The film is quite melodramatic, and the direction initially is off-putting. All of the figures are meant to be playing Germans, set against the rise of fascism in World War II, but all of the main actors are American, and none of them attempt an accent. This is particularly galling for Taylor, who speaks in a deeply Midwestern intonation and is an odd fit for this story (which is weird, because Robert Taylor with his curt demeanor and intense handsomeness, was always at-home in melodramas). The film's politics (all taking place on the eve of World War II) also feel strange in how insightful they are, showing the growing discord ravaging the European continent.

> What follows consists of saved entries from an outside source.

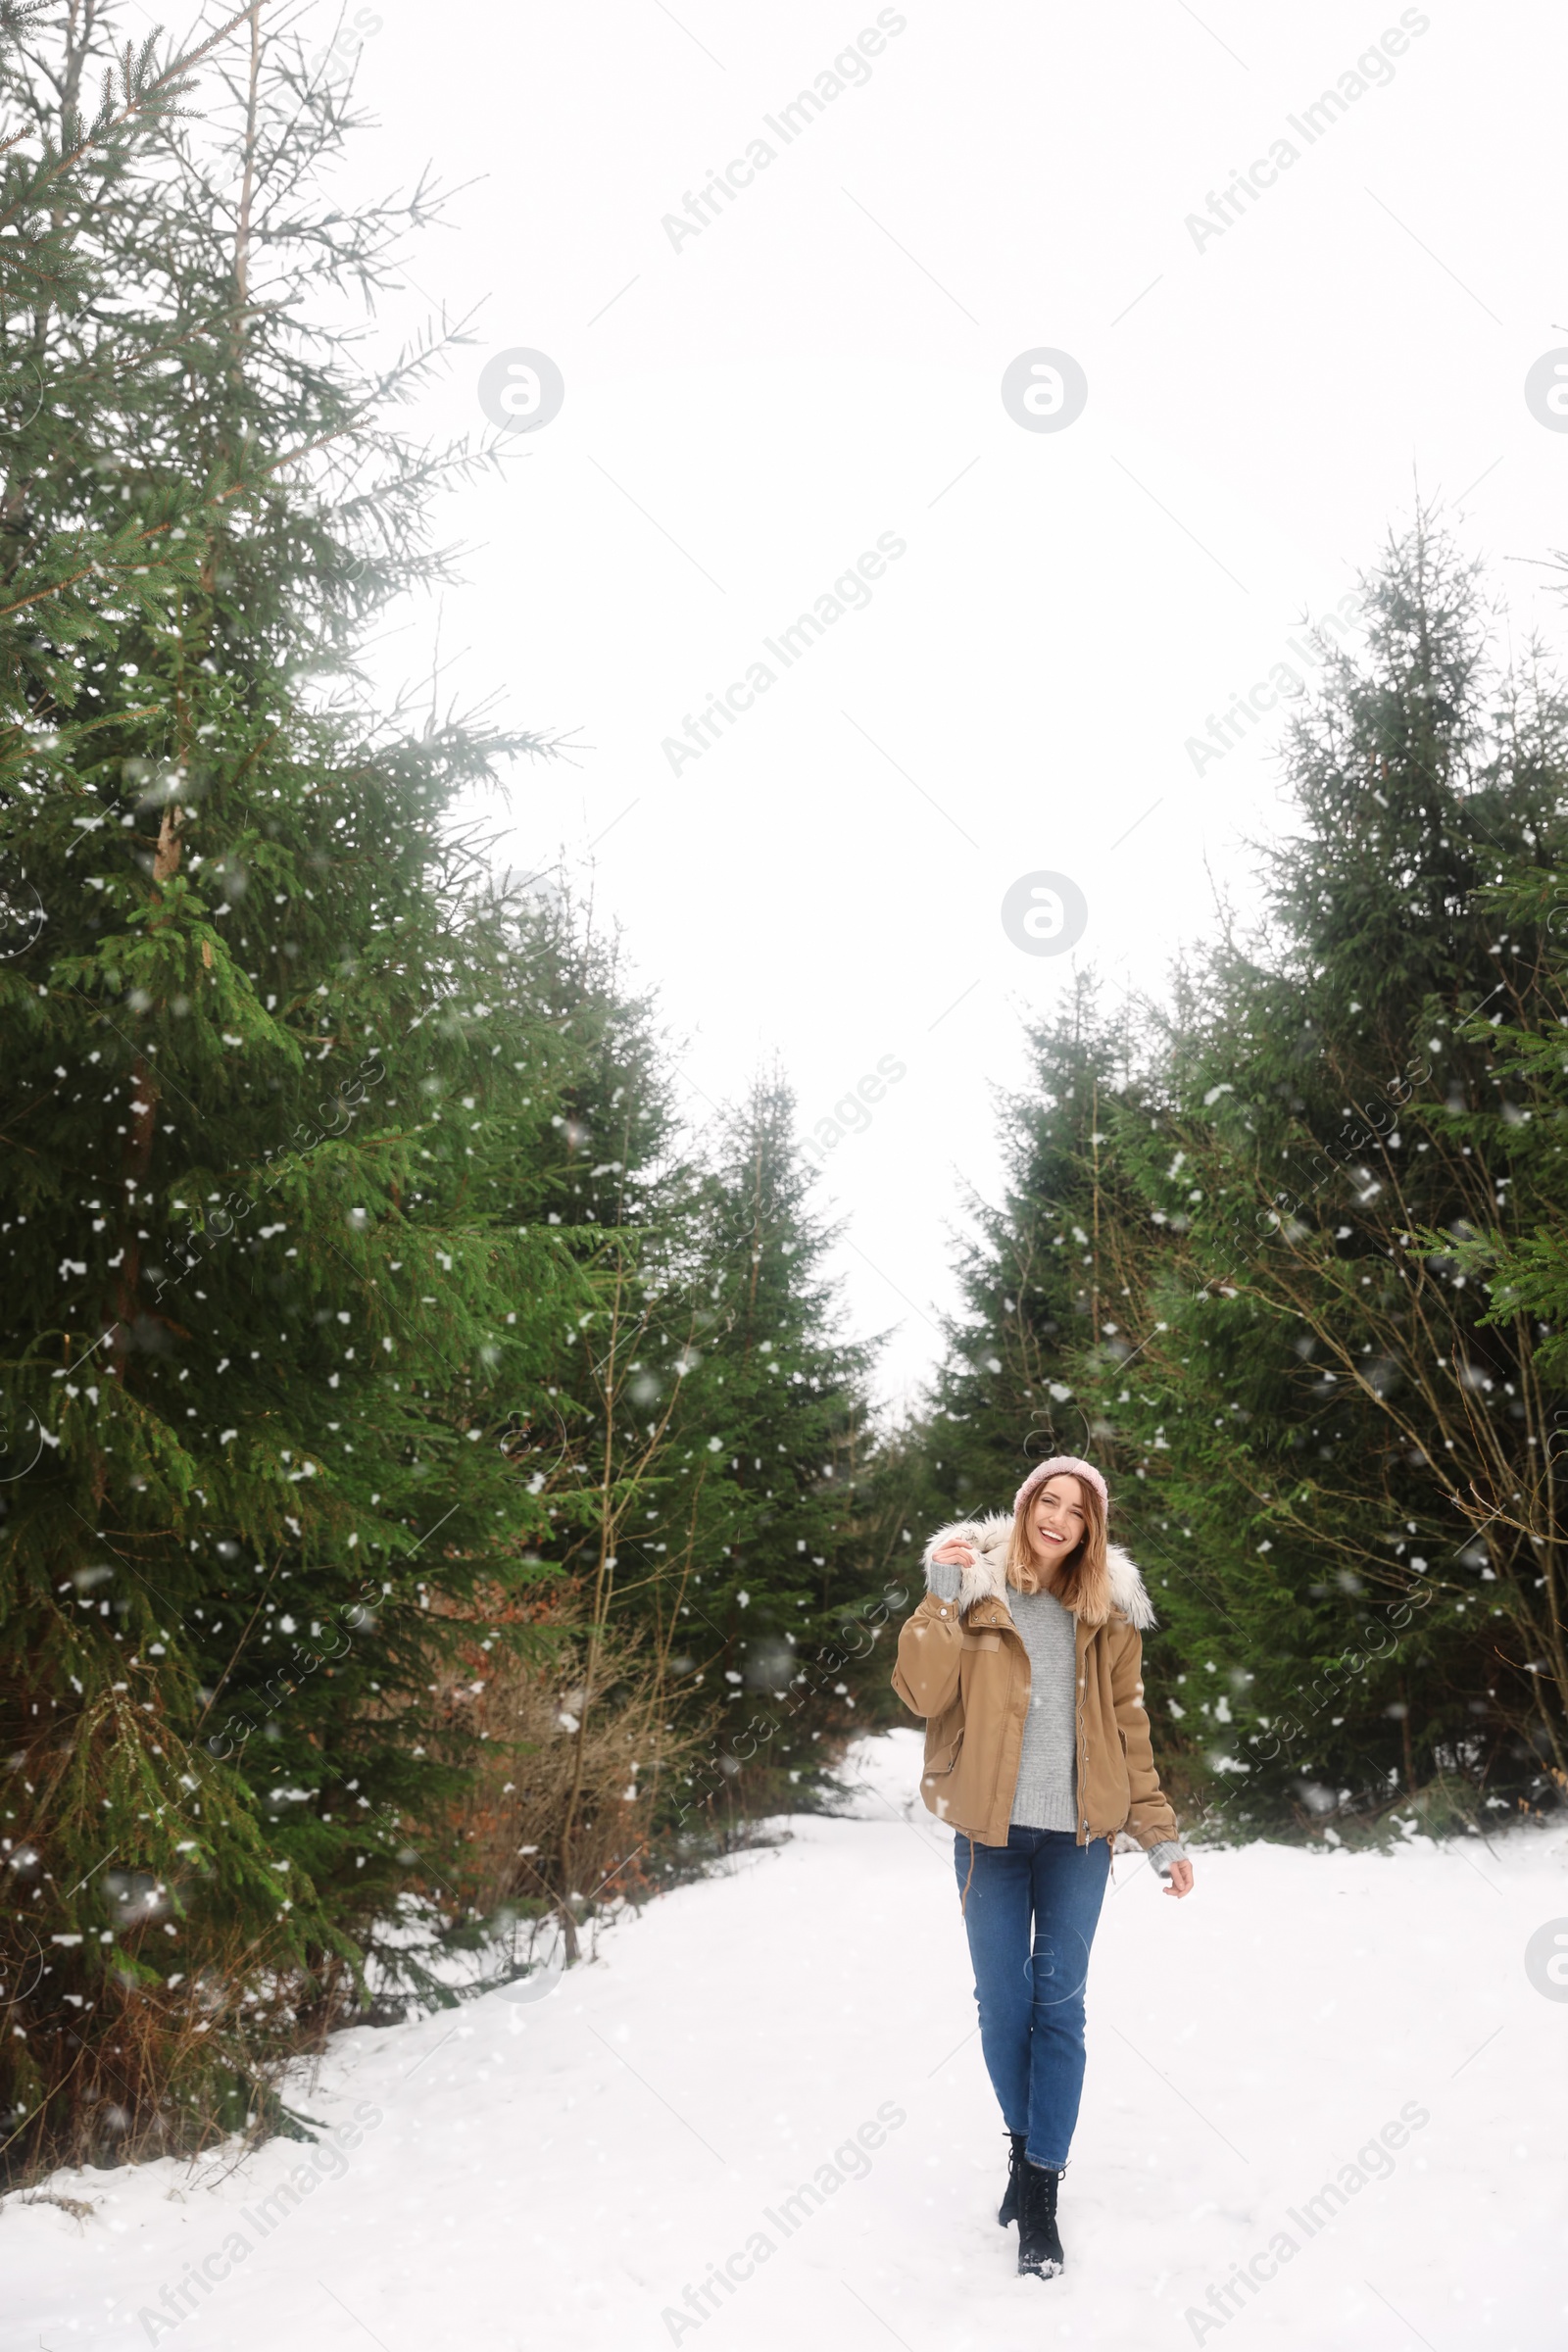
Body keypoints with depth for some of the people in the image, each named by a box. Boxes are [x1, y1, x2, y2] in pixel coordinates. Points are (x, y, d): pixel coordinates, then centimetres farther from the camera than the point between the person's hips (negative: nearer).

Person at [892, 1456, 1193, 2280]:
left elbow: (1128, 1731, 10)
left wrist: (1160, 1834, 8)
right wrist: (943, 1598, -21)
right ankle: (1026, 2145, 32)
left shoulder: (1108, 1613, 5)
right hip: (991, 1831, -1)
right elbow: (920, 1693, -13)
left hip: (1078, 1834, 1)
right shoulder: (974, 1591, -3)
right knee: (1002, 2004, 8)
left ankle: (1040, 2187, 11)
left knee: (1058, 2004, 1)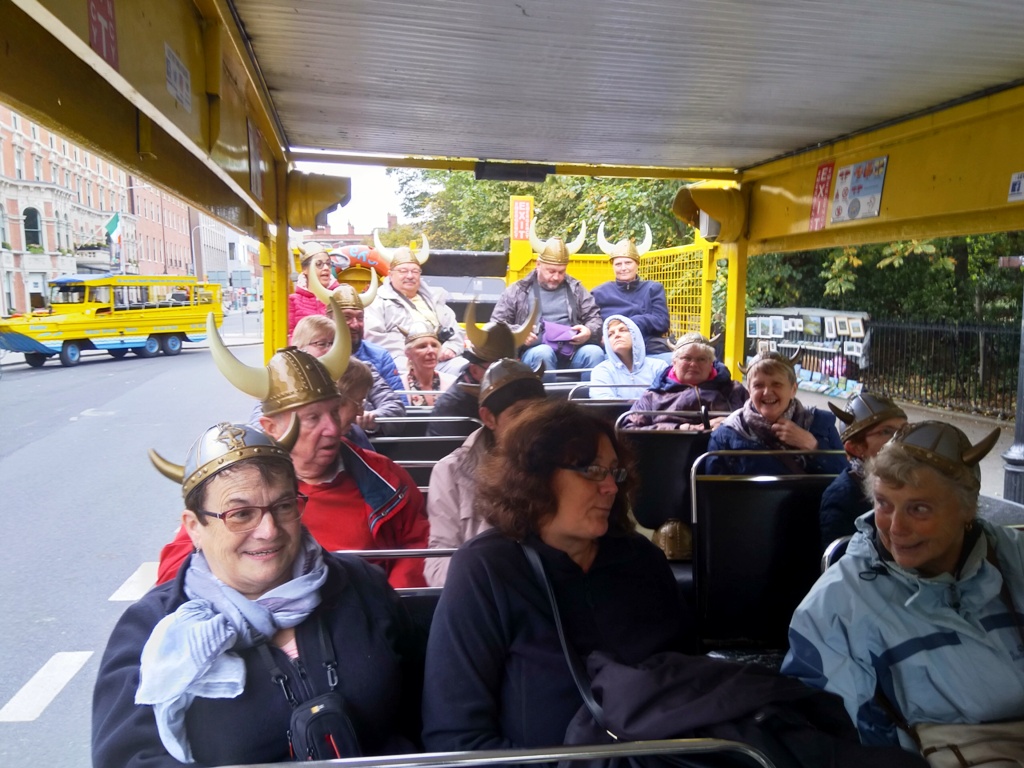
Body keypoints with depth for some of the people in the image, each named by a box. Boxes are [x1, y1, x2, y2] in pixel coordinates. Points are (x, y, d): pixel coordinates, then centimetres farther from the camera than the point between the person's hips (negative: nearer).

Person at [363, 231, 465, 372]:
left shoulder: (434, 299, 29)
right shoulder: (379, 301, 11)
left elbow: (455, 330, 26)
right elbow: (371, 336, -4)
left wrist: (452, 347, 2)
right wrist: (403, 358, -16)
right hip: (405, 363, -5)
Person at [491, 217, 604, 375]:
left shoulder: (575, 288, 22)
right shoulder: (517, 291, 14)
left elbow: (595, 317, 21)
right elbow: (496, 325, 12)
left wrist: (589, 331, -4)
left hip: (572, 353, 2)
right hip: (535, 352, -2)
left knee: (595, 352, -29)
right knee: (543, 353, -36)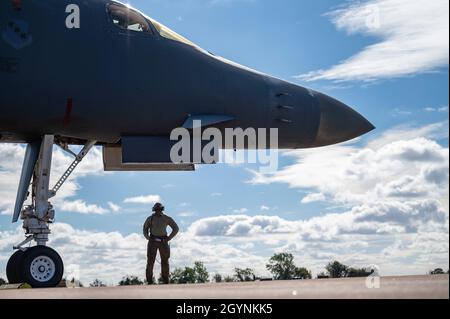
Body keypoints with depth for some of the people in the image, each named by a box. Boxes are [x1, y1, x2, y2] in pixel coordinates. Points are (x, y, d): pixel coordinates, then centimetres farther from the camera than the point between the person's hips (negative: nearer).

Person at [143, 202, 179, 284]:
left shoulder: (167, 219, 1)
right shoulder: (150, 218, 2)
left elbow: (176, 228, 6)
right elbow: (145, 228, 17)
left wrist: (169, 238, -2)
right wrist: (148, 238, 2)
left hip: (163, 241, 0)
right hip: (153, 241, 0)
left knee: (165, 261, 2)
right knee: (150, 260, -8)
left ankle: (165, 281, 9)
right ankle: (149, 280, -5)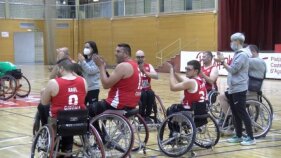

But the film works-I liked it. Fitzgerald knows story structure, and isn't afraid to have his characters dying to serve the story (note the plural-as I mentioned above several characters die here), and Sullavan's work is strangely effective. Other than Shop Around the Corner I didn't know a lot about her as a performer, and I found her deeply-affected work here quite transportive. She plays Patricia as a woman who knows she's doomed, but has fallen in love anyway (perhaps with all three men in her way). This sort of romantic figure could be frustrating, but I think she gives her a wide-eyed pessimism that I liked. Patricia in her hands is less a victim of circumstance and more someone who doesn't want to be a saint. In a different life she was the gay life force of a party, not the woman stuck in a disease that will claim her...and she knows that the illness has affected her ability to be that person, forcing her to choose the life of a martyr. It's delicate stuff, and sometimes too much (the death scene is overly dramatic, and perhaps too indulgent though it worked on me), but Three Comrades is a great time, and she bolsters it.